Patients treated with IMRT have improved long-term toxicities relative to patients treated with conventional radiation techniques. The cumulative acute non-hematologic grade 3+ toxicity rate is ~20%. The most common non-hematologic acute toxicities include desquamation, proctitis, cystitis, and diarrhea. The cumulative rate of acute hematologic grade 3+ toxicity is ~60%, most commonly neutropenia. The most common late toxicity is grade 1 diarrhea in ~35%, which is manageable with conservative interventions. Additional long-term toxicities of chemoradiation include persistent radiation proctitis, angioectasias, and less commonly hip fractures, fistulas, sexual dysfunction, or strictures.
Patients at high risk for this disease should receive education about symptoms and risk factors for anal cancer, including patients with HIV, promiscuous sexual behavior, chronic immunosuppression not due to HIV, and chronic inflammatory states such as Crohn disease. HPV vaccines, when given before HPV exposure, may reduce the risk of anal cancer and need to be more widely utilized especially in high-risk populations.

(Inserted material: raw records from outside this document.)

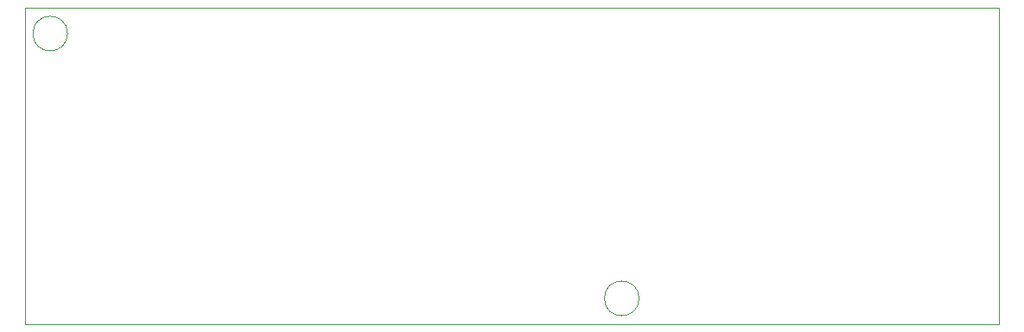
<source format=gm1>
G04 #@! TF.GenerationSoftware,KiCad,Pcbnew,8.0.9*
G04 #@! TF.CreationDate,2025-05-02T01:54:32-05:00*
G04 #@! TF.ProjectId,GSR sensor,47535220-7365-46e7-936f-722e6b696361,rev?*
G04 #@! TF.SameCoordinates,Original*
G04 #@! TF.FileFunction,Profile,NP*
%FSLAX46Y46*%
G04 Gerber Fmt 4.6, Leading zero omitted, Abs format (unit mm)*
G04 Created by KiCad (PCBNEW 8.0.9) date 2025-05-02 01:54:32*
%MOMM*%
%LPD*%
G01*
G04 APERTURE LIST*
G04 #@! TA.AperFunction,Profile*
%ADD10C,0.050000*%
G04 #@! TD*
G04 APERTURE END LIST*
D10*
X87200000Y-44000000D02*
G75*
G02*
X83800000Y-44000000I-1700000J0D01*
G01*
X83800000Y-44000000D02*
G75*
G02*
X87200000Y-44000000I1700000J0D01*
G01*
X143200000Y-70000000D02*
G75*
G02*
X139800000Y-70000000I-1700000J0D01*
G01*
X139800000Y-70000000D02*
G75*
G02*
X143200000Y-70000000I1700000J0D01*
G01*
X83000000Y-41500000D02*
X178500000Y-41500000D01*
X178500000Y-72500000D01*
X83000000Y-72500000D01*
X83000000Y-41500000D01*
M02*

</source>
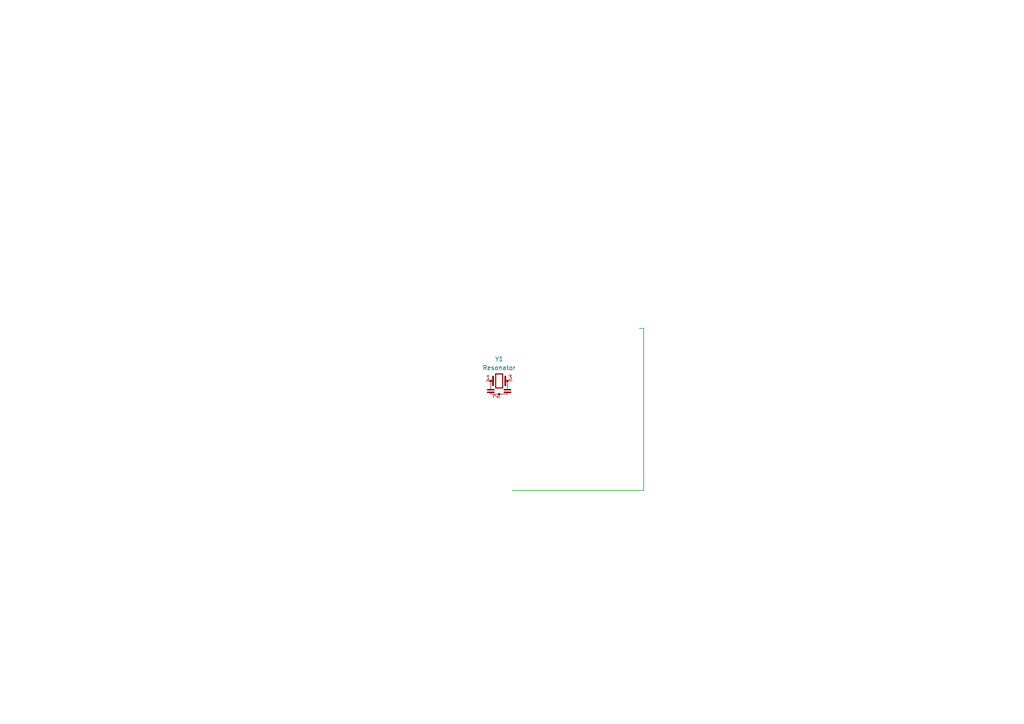
<source format=kicad_sch>
(kicad_sch (version 20230121) (generator eeschema)

  (uuid 07693412-f04e-43d7-92ad-1db0aca6fad3)

  (paper "A4")

  


  (wire (pts (xy 185.42 95.25) (xy 186.69 95.25))
    (stroke (width 0) (type default))
    (uuid 103077d7-a754-4eec-b79e-ffdbdf927aea)
  )
  (wire (pts (xy 186.69 95.25) (xy 186.69 142.24))
    (stroke (width 0) (type default))
    (uuid 1a04d4f1-349f-42e4-9c2e-9c8663170146)
  )
  (wire (pts (xy 148.59 142.24) (xy 186.69 142.24))
    (stroke (width 0) (type default))
    (uuid 28db3ada-d5ba-4316-a0e0-d75b4c33989e)
  )

  (symbol (lib_id "Device:Resonator") (at 144.78 110.49 0) (unit 1)
    (in_bom yes) (on_board yes) (dnp no) (fields_autoplaced)
    (uuid 3a91d4b1-8404-44d9-8d99-c0f636e6fe2b)
    (property "Reference" "Y1" (at 144.78 104.14 0)
      (effects (font (size 1.27 1.27)))
    )
    (property "Value" "Resonator" (at 144.78 106.68 0)
      (effects (font (size 1.27 1.27)))
    )
    (property "Footprint" "" (at 144.145 110.49 0)
      (effects (font (size 1.27 1.27)) hide)
    )
    (property "Datasheet" "~" (at 144.145 110.49 0)
      (effects (font (size 1.27 1.27)) hide)
    )
    (pin "1" (uuid cb07f94a-3c68-46c3-b269-31d6f152661e))
    (pin "2" (uuid 2f60663e-a888-4a50-89b7-ee74103f113a))
    (pin "3" (uuid c0ac62e6-70bb-4589-b3f2-f0765535fd52))
    (instances
      (project "thisproject"
        (path "/07693412-f04e-43d7-92ad-1db0aca6fad3"
          (reference "Y1") (unit 1)
        )
      )
    )
  )

  (sheet_instances
    (path "/" (page "1"))
  )
)

</source>
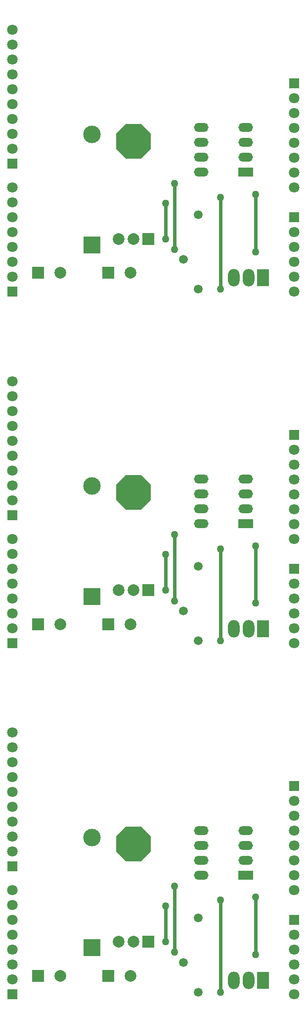
<source format=gbl>
G04 Layer_Physical_Order=2*
G04 Layer_Color=16711680*
%FSLAX44Y44*%
%MOMM*%
G71*
G01*
G75*
%ADD19C,0.6000*%
%ADD21C,3.0000*%
%ADD22R,3.0000X3.0000*%
%ADD23C,1.5000*%
%ADD24C,2.0000*%
%ADD25R,2.0000X2.0000*%
%ADD26P,6.4944X8X202.5*%
%ADD27C,1.8000*%
%ADD28R,1.8000X1.8000*%
%ADD29R,2.0000X3.0000*%
%ADD30O,2.0000X3.0000*%
%ADD31R,2.5000X1.5000*%
%ADD32O,2.5000X1.5000*%
%ADD33C,1.2700*%
%ADD34C,0.8000*%
D19*
X2507469Y319000D02*
Y380000D01*
X2661469Y297000D02*
Y395000D01*
X2601469Y233000D02*
Y390000D01*
X2522469Y301000D02*
Y414000D01*
X2507469Y919000D02*
Y980000D01*
X2661469Y897000D02*
Y995000D01*
X2601469Y833000D02*
Y990000D01*
X2522469Y901000D02*
Y1014000D01*
X2507469Y1519000D02*
Y1580000D01*
X2661469Y1497000D02*
Y1595000D01*
X2601469Y1433000D02*
Y1590000D01*
X2522469Y1501000D02*
Y1614000D01*
D21*
X2381469Y497191D02*
D03*
Y1097191D02*
D03*
Y1697191D02*
D03*
D22*
Y308809D02*
D03*
Y908809D02*
D03*
Y1508809D02*
D03*
D23*
X2563469Y360000D02*
D03*
X2538069Y283800D02*
D03*
X2563469Y233000D02*
D03*
Y960000D02*
D03*
X2538069Y883800D02*
D03*
X2563469Y833000D02*
D03*
Y1560000D02*
D03*
X2538069Y1483800D02*
D03*
X2563469Y1433000D02*
D03*
D24*
X2447519Y261000D02*
D03*
X2327519D02*
D03*
X2427069Y319000D02*
D03*
X2452469D02*
D03*
X2447519Y861000D02*
D03*
X2327519D02*
D03*
X2427069Y919000D02*
D03*
X2452469D02*
D03*
X2447519Y1461000D02*
D03*
X2327519D02*
D03*
X2427069Y1519000D02*
D03*
X2452469D02*
D03*
D25*
X2409419Y261000D02*
D03*
X2289419D02*
D03*
X2477869Y319000D02*
D03*
X2409419Y861000D02*
D03*
X2289419D02*
D03*
X2477869Y919000D02*
D03*
X2409419Y1461000D02*
D03*
X2289419D02*
D03*
X2477869Y1519000D02*
D03*
D26*
X2452469Y486000D02*
D03*
Y1086000D02*
D03*
Y1686000D02*
D03*
D27*
X2728069Y229200D02*
D03*
Y254600D02*
D03*
Y280000D02*
D03*
Y305400D02*
D03*
Y330800D02*
D03*
X2245469Y254600D02*
D03*
Y280000D02*
D03*
Y305400D02*
D03*
Y330800D02*
D03*
Y356200D02*
D03*
Y381600D02*
D03*
Y407000D02*
D03*
X2728069Y559400D02*
D03*
Y534000D02*
D03*
Y508600D02*
D03*
Y483200D02*
D03*
Y457800D02*
D03*
Y432400D02*
D03*
Y407000D02*
D03*
X2245469Y473040D02*
D03*
Y498440D02*
D03*
Y523840D02*
D03*
Y549240D02*
D03*
Y574640D02*
D03*
Y600040D02*
D03*
Y625440D02*
D03*
Y676240D02*
D03*
Y650840D02*
D03*
X2728069Y829200D02*
D03*
Y854600D02*
D03*
Y880000D02*
D03*
Y905400D02*
D03*
Y930800D02*
D03*
X2245469Y854600D02*
D03*
Y880000D02*
D03*
Y905400D02*
D03*
Y930800D02*
D03*
Y956200D02*
D03*
Y981600D02*
D03*
Y1007000D02*
D03*
X2728069Y1159400D02*
D03*
Y1134000D02*
D03*
Y1108600D02*
D03*
Y1083200D02*
D03*
Y1057800D02*
D03*
Y1032400D02*
D03*
Y1007000D02*
D03*
X2245469Y1073040D02*
D03*
Y1098440D02*
D03*
Y1123840D02*
D03*
Y1149240D02*
D03*
Y1174640D02*
D03*
Y1200040D02*
D03*
Y1225440D02*
D03*
Y1276240D02*
D03*
Y1250840D02*
D03*
X2728069Y1429200D02*
D03*
Y1454600D02*
D03*
Y1480000D02*
D03*
Y1505400D02*
D03*
Y1530800D02*
D03*
X2245469Y1454600D02*
D03*
Y1480000D02*
D03*
Y1505400D02*
D03*
Y1530800D02*
D03*
Y1556200D02*
D03*
Y1581600D02*
D03*
Y1607000D02*
D03*
X2728069Y1759400D02*
D03*
Y1734000D02*
D03*
Y1708600D02*
D03*
Y1683200D02*
D03*
Y1657800D02*
D03*
Y1632400D02*
D03*
Y1607000D02*
D03*
X2245469Y1673040D02*
D03*
Y1698440D02*
D03*
Y1723840D02*
D03*
Y1749240D02*
D03*
Y1774640D02*
D03*
Y1800040D02*
D03*
Y1825440D02*
D03*
Y1876240D02*
D03*
Y1850840D02*
D03*
D28*
X2728069Y356200D02*
D03*
X2245469Y229200D02*
D03*
X2728069Y584800D02*
D03*
X2245469Y447640D02*
D03*
X2728069Y956200D02*
D03*
X2245469Y829200D02*
D03*
X2728069Y1184800D02*
D03*
X2245469Y1047640D02*
D03*
X2728069Y1556200D02*
D03*
X2245469Y1429200D02*
D03*
X2728069Y1784800D02*
D03*
X2245469Y1647640D02*
D03*
D29*
X2674469Y253000D02*
D03*
Y853000D02*
D03*
Y1453000D02*
D03*
D30*
X2649469Y253000D02*
D03*
X2624469D02*
D03*
X2649469Y853000D02*
D03*
X2624469D02*
D03*
X2649469Y1453000D02*
D03*
X2624469D02*
D03*
D31*
X2644569Y432900D02*
D03*
Y1032900D02*
D03*
Y1632900D02*
D03*
D32*
Y458300D02*
D03*
Y483700D02*
D03*
Y509100D02*
D03*
X2568369Y432900D02*
D03*
Y458300D02*
D03*
Y483700D02*
D03*
Y509100D02*
D03*
X2644569Y1058300D02*
D03*
Y1083700D02*
D03*
Y1109100D02*
D03*
X2568369Y1032900D02*
D03*
Y1058300D02*
D03*
Y1083700D02*
D03*
Y1109100D02*
D03*
X2644569Y1658300D02*
D03*
Y1683700D02*
D03*
Y1709100D02*
D03*
X2568369Y1632900D02*
D03*
Y1658300D02*
D03*
Y1683700D02*
D03*
Y1709100D02*
D03*
D33*
X2522469Y301000D02*
D03*
X2507469Y380000D02*
D03*
Y319000D02*
D03*
X2661469Y395000D02*
D03*
Y297000D02*
D03*
X2601469Y390000D02*
D03*
Y233000D02*
D03*
X2522469Y414000D02*
D03*
Y901000D02*
D03*
X2507469Y980000D02*
D03*
Y919000D02*
D03*
X2661469Y995000D02*
D03*
Y897000D02*
D03*
X2601469Y990000D02*
D03*
Y833000D02*
D03*
X2522469Y1014000D02*
D03*
Y1501000D02*
D03*
X2507469Y1580000D02*
D03*
Y1519000D02*
D03*
X2661469Y1595000D02*
D03*
Y1497000D02*
D03*
X2601469Y1590000D02*
D03*
Y1433000D02*
D03*
X2522469Y1614000D02*
D03*
D34*
X2434969Y503500D02*
D03*
X2469969D02*
D03*
Y468500D02*
D03*
X2434969D02*
D03*
X2427719Y486000D02*
D03*
X2452469Y461250D02*
D03*
X2477219Y486000D02*
D03*
X2452469Y510750D02*
D03*
X2434969Y1103500D02*
D03*
X2469969D02*
D03*
Y1068500D02*
D03*
X2434969D02*
D03*
X2427719Y1086000D02*
D03*
X2452469Y1061250D02*
D03*
X2477219Y1086000D02*
D03*
X2452469Y1110750D02*
D03*
X2434969Y1703500D02*
D03*
X2469969D02*
D03*
Y1668500D02*
D03*
X2434969D02*
D03*
X2427719Y1686000D02*
D03*
X2452469Y1661250D02*
D03*
X2477219Y1686000D02*
D03*
X2452469Y1710750D02*
D03*
M02*

</source>
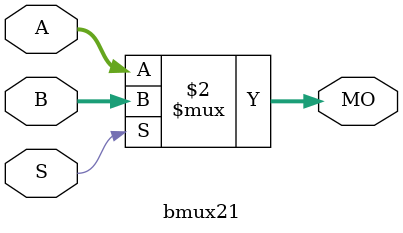
<source format=v>
module bmux21 (MO,
               A,
               B,
               S);
    input [10:0] A, B;
    input S;
    output [10:0] MO; 
    assign MO = (S == 1) ? B : A; 
endmodule
</source>
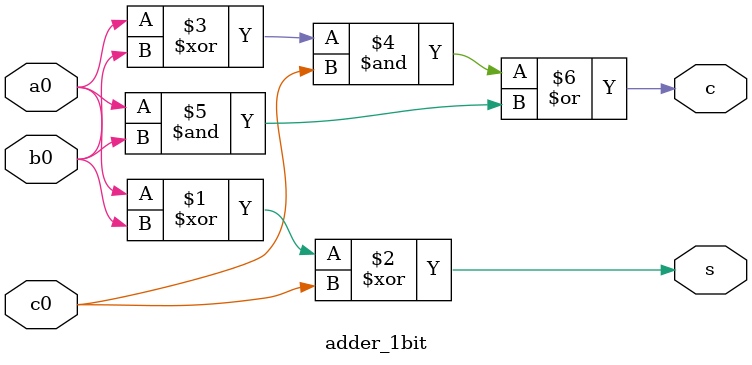
<source format=v>
`timescale 1ns / 1ps


module adder_1bit(a0,b0,c0,s,c);
//Ò»Î»È«¼ÓÆ÷
  input a0,b0,c0;
  output s,c;
  
  assign s= a0 ^ b0 ^ c0;
  assign c = (a0 ^ b0) & c0 | a0 & b0;
  
endmodule 


</source>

The management of anal cancer requires a multidisciplinary discussion involving the physician subspecialties of radiology, pathology, radiation oncology, medical oncology, and surgical oncology to ensure proper diagnosis and staging as well as determine the optimal course of treatment. Also, the role of nurses, pharmacists, radiation therapists, physicists, and dosimetrists is crucial. Nurses help monitor patients during and after their treatment for pain, infection, and a variety of treatment-related complications. Pharmacists dispense the recommended medications and chemotherapeutic agents. Dosimetrists and physicists help the radiation oncologist develop a treatment plan delivered by the radiation therapist. Cancers of the lower GI tract require ample communication between all levels of health professionals to improve outcomes and enhance patient safety.